US pledges $153 mln toward Mekong development

By Nguyen Tien   September 12, 2020 | 02:35 am PT
US pledges $153 mln toward Mekong development
A villager drives a boat where the future site of the Luang Prabang dam will be on the Mekong River, outskirt of Luang Prabang Province, Laos, February 5, 2020. Photo by Reuters/Panu Wongcha-um.
The U.S. Department of State on Friday pledged about $153.6 million for cooperation projects across the Mekong region, including crime fighting, data sharing, and disaster management.

The department would spend $55 million to combat cross-border crimes across the Mekong region and $1.8 million to support the Mekong River Commission (MRC) in sharing water resource data for policy planning, it said at the first Mekong-U.S. Partnership Ministerial Meeting, held online.

The rest of the money would be spent on disaster management projects and facilitating multilateral policy dialogues regarding development across the Mekong region, according to a press release by the Vietnam's Ministry of Foreign Affairs.

Also at the meeting, the Mekong-U.S. Partnership (MUSP) was announced, based on Lower Mekong Initiative (LMI) initiated by the U.S. in 2009. MUSP would aim at promoting peace, stability and prosperity in the region, as well as helping to realize the 2030 Sustainable Development Goals and the 2025 ASEAN Community Vision.

The partnership would also "uphold ASEAN principles to be central, open, equal, consensual, mutually beneficial, transparent, respectful towards countries' sovereignty without interference and towards international law as well as regulations and laws of member countries," ministers said at the meeting.

MUSP is expected to focus on economic connectivity, sustainable management of water and natural resources and environmental protection, non-traditional security and human resources development.

Vietnam's Deputy Prime Minister Pham Binh Minh also stressed the partnership could contribute more to the sustainable development of the Mekong Subregion, helping countries close development gaps, seize new opportunities and overcome challenges as ASEAN moves towards a new phase in community building.

The 1st Mekong-US Partnership Ministerial Meeting was chaired by Deputy PM Minh and U.S. Deputy Secretary of State Stephen Biegun.

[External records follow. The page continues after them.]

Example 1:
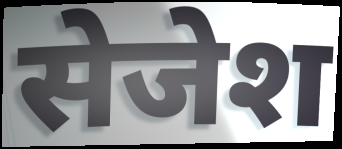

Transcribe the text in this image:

सेजेश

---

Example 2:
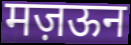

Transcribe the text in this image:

मज़ऊन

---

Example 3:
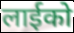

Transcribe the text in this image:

लाईको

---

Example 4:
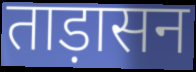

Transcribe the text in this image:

ताड़ासन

Participants include ASEAN Secretary-General Lim Jock Hoi and foreign ministers of Cambodia, Laos, Myanmar and Thailand.

The Mekong flows 4,880 km from its origins in Tibet through Myanmar, Laos, Thailand, Cambodia and Vietnam before reaching the sea.

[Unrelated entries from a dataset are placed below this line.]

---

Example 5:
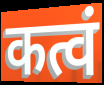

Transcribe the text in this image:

कत्वं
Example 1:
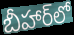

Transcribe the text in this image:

బీహార్‌లో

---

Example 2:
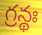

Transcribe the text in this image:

గ్రన్థః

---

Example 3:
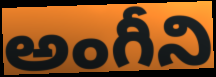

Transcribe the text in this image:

అంగీని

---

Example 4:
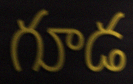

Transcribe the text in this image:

గూడ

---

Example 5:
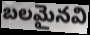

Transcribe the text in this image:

బలమైనవి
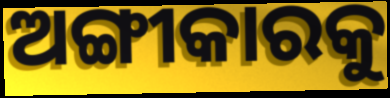
ଅଙ୍ଗୀକାରକୁ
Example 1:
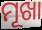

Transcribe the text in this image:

ମୂଖା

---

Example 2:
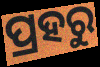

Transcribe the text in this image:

ପ୍ରହରୁ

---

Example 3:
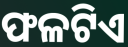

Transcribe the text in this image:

ଫଳଟିଏ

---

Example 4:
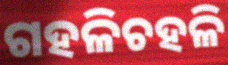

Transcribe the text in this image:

ଗହଳିଚହଳି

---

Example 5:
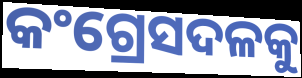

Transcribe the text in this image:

କଂଗ୍ରେସଦଳକୁ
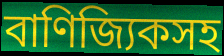
বাণিজ্যিকসহ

Recent studies by the MRC have shown drought in the lower Mekong basin has increased in frequency and severity in recent decades. Water levels in the river also hit a critical low during summer last year, the commission stated in July 2019.

Unseasonably low rainfall, weak water output from upstream areas caused by maintenance work at the Jinghong hydropower dam in China, and severe drought in several Southeast Asian countries last summer had led to massive declines in water levels and severely disrupted the lives of millions who depend on the river for their livelihood, it said.